Dowsing. I know it’s total bullshit, but…

I agree with Dowsing, I know its a scam but when you are dealing with an issue that can easily cost 10’s of thousands of dollers, like drilling a well. You might as well throw 100 bucks to a guy to walk around with some coat hangers.

I’m the opposite. I’m always a murderer in my dreams and wake up in a cold sweat. Maybe there’s a guy in a cell-block who dreams really boring dreams that he’s me.

Hell, no! Do it yourself!

I’ve never seen or learned of any convincing evidence for alien visits in the remote past. I don’t believe in that, but I enjoy watching shows about it and occasionally reading about it. I could kick myself for having lost my copy of Forgotten Worlds by Robert Charroux.

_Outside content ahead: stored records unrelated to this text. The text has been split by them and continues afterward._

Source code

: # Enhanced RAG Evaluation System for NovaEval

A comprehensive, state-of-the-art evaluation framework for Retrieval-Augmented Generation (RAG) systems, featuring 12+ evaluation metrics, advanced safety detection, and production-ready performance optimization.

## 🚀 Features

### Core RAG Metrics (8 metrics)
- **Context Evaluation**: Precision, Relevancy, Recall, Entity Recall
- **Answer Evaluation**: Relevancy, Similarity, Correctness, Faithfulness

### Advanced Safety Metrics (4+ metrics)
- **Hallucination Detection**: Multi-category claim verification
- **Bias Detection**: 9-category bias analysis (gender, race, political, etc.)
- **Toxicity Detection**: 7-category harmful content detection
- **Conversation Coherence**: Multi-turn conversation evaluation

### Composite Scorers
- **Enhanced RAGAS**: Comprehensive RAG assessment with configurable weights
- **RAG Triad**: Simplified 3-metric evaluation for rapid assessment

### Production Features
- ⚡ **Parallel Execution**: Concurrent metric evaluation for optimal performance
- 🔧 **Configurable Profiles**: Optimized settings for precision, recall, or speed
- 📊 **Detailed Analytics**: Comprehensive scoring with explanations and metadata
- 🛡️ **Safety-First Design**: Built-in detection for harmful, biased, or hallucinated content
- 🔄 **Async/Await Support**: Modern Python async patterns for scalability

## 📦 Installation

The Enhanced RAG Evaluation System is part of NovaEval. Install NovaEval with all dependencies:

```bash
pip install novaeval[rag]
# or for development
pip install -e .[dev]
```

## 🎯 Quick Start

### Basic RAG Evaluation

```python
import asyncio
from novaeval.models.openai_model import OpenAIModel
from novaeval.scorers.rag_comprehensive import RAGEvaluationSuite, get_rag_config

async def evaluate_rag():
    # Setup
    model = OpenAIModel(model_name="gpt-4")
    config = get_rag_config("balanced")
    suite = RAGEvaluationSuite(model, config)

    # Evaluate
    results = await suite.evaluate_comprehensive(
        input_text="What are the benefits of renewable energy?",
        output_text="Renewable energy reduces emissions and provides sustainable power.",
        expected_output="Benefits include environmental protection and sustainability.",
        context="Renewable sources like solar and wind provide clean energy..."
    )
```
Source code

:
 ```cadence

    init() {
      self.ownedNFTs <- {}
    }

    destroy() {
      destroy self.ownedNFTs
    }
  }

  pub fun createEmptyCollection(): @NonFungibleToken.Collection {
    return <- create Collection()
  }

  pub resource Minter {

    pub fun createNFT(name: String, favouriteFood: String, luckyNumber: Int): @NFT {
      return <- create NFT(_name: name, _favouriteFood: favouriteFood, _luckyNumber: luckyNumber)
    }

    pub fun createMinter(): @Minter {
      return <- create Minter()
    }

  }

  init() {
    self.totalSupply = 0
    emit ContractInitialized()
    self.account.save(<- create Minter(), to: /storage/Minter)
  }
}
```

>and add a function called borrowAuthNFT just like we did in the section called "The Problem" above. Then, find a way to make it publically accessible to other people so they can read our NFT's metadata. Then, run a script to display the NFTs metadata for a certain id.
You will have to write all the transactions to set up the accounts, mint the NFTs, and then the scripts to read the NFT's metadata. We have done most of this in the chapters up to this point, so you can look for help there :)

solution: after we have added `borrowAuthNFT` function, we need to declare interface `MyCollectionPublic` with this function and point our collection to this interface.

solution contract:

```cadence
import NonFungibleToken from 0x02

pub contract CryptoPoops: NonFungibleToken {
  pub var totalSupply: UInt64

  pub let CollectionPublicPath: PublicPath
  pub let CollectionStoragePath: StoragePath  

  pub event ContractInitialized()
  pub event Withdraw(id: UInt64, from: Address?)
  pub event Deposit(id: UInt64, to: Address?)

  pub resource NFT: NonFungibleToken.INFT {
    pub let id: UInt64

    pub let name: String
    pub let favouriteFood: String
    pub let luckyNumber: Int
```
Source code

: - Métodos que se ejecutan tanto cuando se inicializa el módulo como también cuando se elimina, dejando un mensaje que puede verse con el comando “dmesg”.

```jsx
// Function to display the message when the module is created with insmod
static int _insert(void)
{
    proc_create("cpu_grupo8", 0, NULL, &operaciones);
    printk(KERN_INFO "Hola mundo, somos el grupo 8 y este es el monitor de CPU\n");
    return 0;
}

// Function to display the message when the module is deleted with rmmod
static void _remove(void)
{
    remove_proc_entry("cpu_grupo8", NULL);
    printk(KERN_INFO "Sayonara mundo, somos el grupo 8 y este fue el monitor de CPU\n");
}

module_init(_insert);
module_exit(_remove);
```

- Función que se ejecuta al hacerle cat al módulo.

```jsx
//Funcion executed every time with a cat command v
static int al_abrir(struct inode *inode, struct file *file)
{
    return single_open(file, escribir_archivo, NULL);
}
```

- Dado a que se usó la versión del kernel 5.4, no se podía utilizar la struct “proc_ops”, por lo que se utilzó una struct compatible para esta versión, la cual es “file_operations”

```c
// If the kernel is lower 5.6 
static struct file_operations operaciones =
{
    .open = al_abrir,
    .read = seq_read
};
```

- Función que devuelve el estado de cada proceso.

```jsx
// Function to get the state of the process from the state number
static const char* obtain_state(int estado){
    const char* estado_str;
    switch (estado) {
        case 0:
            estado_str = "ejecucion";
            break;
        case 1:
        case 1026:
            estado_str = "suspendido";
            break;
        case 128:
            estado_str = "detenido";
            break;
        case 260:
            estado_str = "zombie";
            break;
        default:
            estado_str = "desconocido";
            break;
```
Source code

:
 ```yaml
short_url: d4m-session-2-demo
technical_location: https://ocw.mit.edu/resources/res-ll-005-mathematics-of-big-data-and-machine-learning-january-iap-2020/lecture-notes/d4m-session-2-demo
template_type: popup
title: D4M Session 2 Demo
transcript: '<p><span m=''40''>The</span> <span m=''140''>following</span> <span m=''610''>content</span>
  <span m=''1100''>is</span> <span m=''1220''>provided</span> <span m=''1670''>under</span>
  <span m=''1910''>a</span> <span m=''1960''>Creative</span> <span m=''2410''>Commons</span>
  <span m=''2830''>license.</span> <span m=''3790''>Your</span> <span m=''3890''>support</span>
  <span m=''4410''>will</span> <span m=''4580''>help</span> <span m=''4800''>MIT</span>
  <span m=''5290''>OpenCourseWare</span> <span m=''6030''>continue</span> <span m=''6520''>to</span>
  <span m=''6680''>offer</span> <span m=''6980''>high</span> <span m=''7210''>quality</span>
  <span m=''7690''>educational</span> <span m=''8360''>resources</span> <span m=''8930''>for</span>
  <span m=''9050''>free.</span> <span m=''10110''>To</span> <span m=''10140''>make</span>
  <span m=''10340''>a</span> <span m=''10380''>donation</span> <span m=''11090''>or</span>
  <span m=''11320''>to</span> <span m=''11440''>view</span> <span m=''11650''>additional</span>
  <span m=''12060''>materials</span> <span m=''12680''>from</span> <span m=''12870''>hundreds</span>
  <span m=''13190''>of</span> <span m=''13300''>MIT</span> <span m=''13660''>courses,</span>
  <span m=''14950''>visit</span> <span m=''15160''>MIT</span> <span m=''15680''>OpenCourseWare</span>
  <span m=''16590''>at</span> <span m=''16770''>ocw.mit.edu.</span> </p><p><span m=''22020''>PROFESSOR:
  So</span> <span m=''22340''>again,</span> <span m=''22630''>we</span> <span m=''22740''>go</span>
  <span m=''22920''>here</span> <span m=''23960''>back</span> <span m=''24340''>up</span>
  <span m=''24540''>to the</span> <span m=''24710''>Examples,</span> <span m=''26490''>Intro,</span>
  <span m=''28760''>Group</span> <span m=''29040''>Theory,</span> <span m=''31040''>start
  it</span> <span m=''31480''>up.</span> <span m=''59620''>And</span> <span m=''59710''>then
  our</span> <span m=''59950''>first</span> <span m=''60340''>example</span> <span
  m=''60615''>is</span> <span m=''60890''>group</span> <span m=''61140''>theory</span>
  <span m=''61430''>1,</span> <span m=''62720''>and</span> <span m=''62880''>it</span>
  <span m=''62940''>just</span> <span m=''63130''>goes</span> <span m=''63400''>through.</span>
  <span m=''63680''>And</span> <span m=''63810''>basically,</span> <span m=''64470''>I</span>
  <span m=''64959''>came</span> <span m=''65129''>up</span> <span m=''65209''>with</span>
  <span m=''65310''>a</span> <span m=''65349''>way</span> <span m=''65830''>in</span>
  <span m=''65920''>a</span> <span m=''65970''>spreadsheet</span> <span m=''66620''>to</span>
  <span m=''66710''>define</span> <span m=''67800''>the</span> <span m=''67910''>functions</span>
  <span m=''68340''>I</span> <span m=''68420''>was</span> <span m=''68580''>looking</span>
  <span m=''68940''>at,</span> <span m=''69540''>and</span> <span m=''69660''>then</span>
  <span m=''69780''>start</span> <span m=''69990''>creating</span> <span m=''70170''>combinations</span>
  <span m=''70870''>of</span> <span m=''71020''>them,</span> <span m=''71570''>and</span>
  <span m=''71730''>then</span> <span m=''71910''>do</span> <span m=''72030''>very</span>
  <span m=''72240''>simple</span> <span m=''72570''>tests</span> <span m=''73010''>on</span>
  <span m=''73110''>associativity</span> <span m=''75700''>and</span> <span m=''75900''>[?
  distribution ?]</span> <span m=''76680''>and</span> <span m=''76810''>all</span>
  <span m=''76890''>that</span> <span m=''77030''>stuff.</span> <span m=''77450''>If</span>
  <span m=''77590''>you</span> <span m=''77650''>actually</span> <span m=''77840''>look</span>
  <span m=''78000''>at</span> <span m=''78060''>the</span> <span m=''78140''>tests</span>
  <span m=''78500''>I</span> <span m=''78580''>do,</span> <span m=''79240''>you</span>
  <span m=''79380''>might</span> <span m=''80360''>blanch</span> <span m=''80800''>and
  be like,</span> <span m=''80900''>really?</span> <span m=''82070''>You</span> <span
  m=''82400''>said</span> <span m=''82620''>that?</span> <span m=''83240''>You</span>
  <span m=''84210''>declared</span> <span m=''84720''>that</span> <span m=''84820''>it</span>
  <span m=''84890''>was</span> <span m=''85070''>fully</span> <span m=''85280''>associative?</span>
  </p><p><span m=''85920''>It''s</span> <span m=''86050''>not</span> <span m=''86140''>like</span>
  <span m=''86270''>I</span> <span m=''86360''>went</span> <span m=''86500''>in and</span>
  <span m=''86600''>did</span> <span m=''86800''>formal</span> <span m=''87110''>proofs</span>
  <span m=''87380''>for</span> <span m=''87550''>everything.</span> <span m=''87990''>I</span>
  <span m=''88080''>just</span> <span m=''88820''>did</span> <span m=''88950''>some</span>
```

I think part of the fascination stems from my interest in the belief itself.

I’ll bite on any new supposedly-credible story about telepathy or precognition, though I know it will only end in methodological error and irreproducibility. The anecdotes are just so compelling, y’know, and besides, what with all the quantum stuff going on, what the @#!% do we know, anyway?

I’m a huge fan of the Atkins diet and I think every smoker in the world should be issued Allen Carr’s book. It’s magic I don’t understand, but it seems to help a lot of people quit.

This is the closest I come to woo.

I worked for an acupuncturist/herbalist for several years, and really appreciate those, as well as TCM (Traditional Chinese Medicine). I’ve seen some amazing results, some darn good results and very few “failures”. (Her no-show or never-come-back percentage was in the single digits, so we kept pretty good track of her patients.)

I sometimes do some energy work for healing, usually when doing massage, but sometimes alone. Damned if I know what I’m really doing, but it feels good to them and to me, so I’ll keep doing it.

Cryptozoology. Is that what it’s called? Where people think there are lake monsters. I know scientists discover new species of beetles, and frogs and stuff in the Amazon all the time, but I’m waiting for a really cool, major discovery. Like a dinosaur island…

…not because I believe it’s going to happen, but because it would be AWESOME if it did. I think the potential payoff, no matter how unlikely, is worth holding out a little hope.

Echinacea. When I feel a cold coming on I take it, and within a week the cold is completely gone. It’s magic!

I like the whole “natural” medicines. I also am a theist, which many Dopers have lumped in with woo.

Every now and then I’ll look up a website to see what my biorythm chart looks like. Occasionally I’ll get some serious confirmation bias out of it.